Bruno Bonduelle (Archives). — B. Chibane / SIPA

Un patron monte au front. Bruno Bonduelle, figure historique des dirigeants nordistes, met en garde contre « le repli sur soi », à un mois des élections régionales en Nord-Pas-de-Calais/Picardie que pourrait remporter le Front national.

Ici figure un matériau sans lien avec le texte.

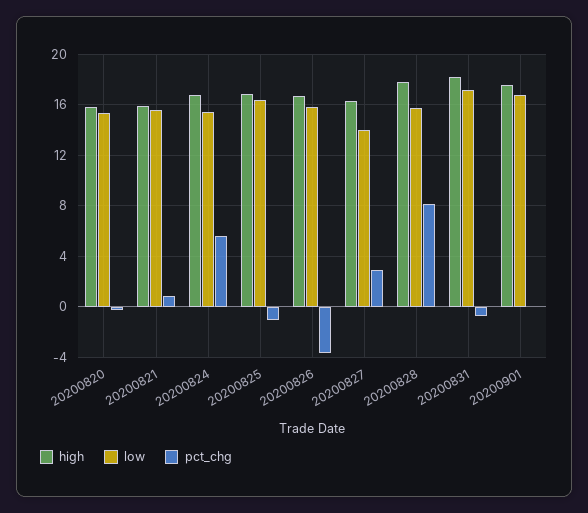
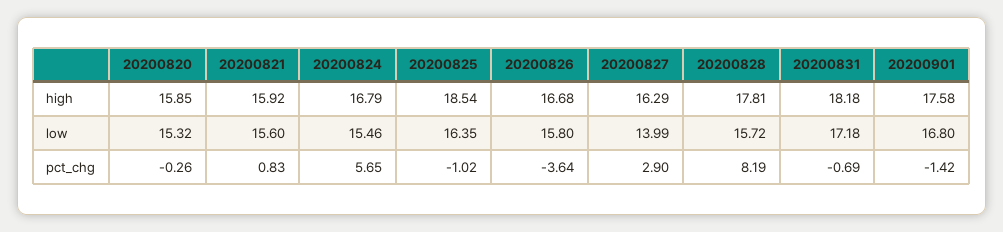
  {
    "high": {
      "20200820": 15.85,
      "20200821": 15.92,
      "20200824": 16.79,
-     "20200825": 17,
+     "20200825": 18.54,
      "20200826": 16.68,
      "20200827": 16.29,
      "20200828": 17.81,
      "20200831": 18.18,
      "20200901": 17.58
    },
    "low": {
      "20200820": 15.32,
      "20200821": 15.6,
      "20200824": 15.46,
      "20200825": 16.35,
      "20200826": 15.8,
      "20200827": 13.99,
      "20200828": 15.72,
      "20200831": 17.18,
      "20200901": 16.8
    },
    "pct_chg": {
      "20200820": -0.26,
      "20200821": 0.83,
      "20200824": 5.65,
      "20200825": -1.02,
      "20200826": -3.64,
      "20200827": 2.9,
      "20200828": 8.19,
      "20200831": -0.69,
-     "20200901": 0
+     "20200901": -1.42
    }
  }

A 82 ans, l’ex-PDG du groupe agro-alimentaire éponyme donne des leçons aux candidats.

« No pasaran »

« Comment peut-on prôner la fermeture des frontières alors que notre économie est immergée dans le monde avec un salarié sur quatre qui travaille dans une entreprise aux capitaux étrangers, alors que nous vantons dans nos brochures ce carrefour transfrontalier ouvert aux quatre vents ? », écrit Bruno Bonduelle, 82 ans, dans une tribune titrée « No pasaran » parue dans le mensuel économique régional Eco 121.

 

« No pasaran, c’était le cri de guerre des républicains espagnols face aux troupes de Franco pendant la guerre d’Espagne. Ici, ce pourrait être notre cri du cœur le soir du premier tour. Monsieur l’élu, vous êtes arrivé 3e : désistez-vous au profit du second ; mieux encore, fusionnez avec lui mais de grâce ne laissez pas notre économie sombrer dans le repli sur soi ! », ajoute Bruno Bonduelle, ancien président de la CCI Grand Lille de 2004 à 2010.

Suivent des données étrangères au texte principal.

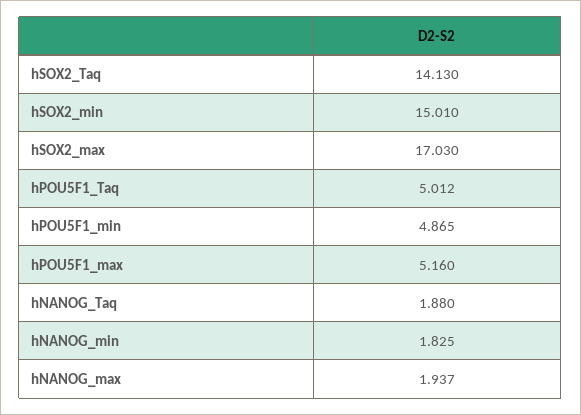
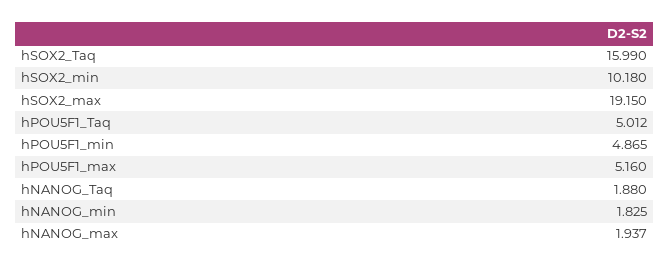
  {
-   "hSOX2_Taq": 14.13,
+   "hSOX2_Taq": 15.99,
-   "hSOX2_min": 15.01,
+   "hSOX2_min": 10.18,
-   "hSOX2_max": 17.03,
+   "hSOX2_max": 19.15,
    "hPOU5F1_Taq": 5.012,
    "hPOU5F1_min": 4.865,
    "hPOU5F1_max": 5.16,
    "hNANOG_Taq": 1.88,
    "hNANOG_min": 1.825,
    "hNANOG_max": 1.937
  }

Marine Le Pen donnée gagnante des sondages

La région Nord-Pas-de-Calais/Picardie, fief de la gauche sans interruption depuis 1986, pourrait basculer à l’extrême droite, emmenée par Marine Le Pen. La présidente du FN est donnée gagnante dans tous les sondages publiés ces dernières semaines.

Les deux principaux adversaires de Marine Le Pen, Pierre de Saintignon (PS) et Xavier Bertrand (LR) ont tous deux assuré qu’ils se maintiendraient au second tour.

Une région exportatrice

A l’exception de cette tribune, les milieux économiques nordistes et picards sont restés relativement discrets concernant un éventuel passage à l’extrême droite de cette nouvelle région qui comptera environ six millions de personnes (3e en France, derrière l’Ile-de-France et Rhône-Alpes-Auvergne).

Selon les chiffres de la CCI Picardie et Région Nord, la région Nord-Picardie est la cinquième région exportatrice française avec 47,3 milliards d’euros en 2014, soit 11,1 % du total national, notamment dans la sidérurgie, la chimie, la construction automobile et les produits de la culture et de l’élevage.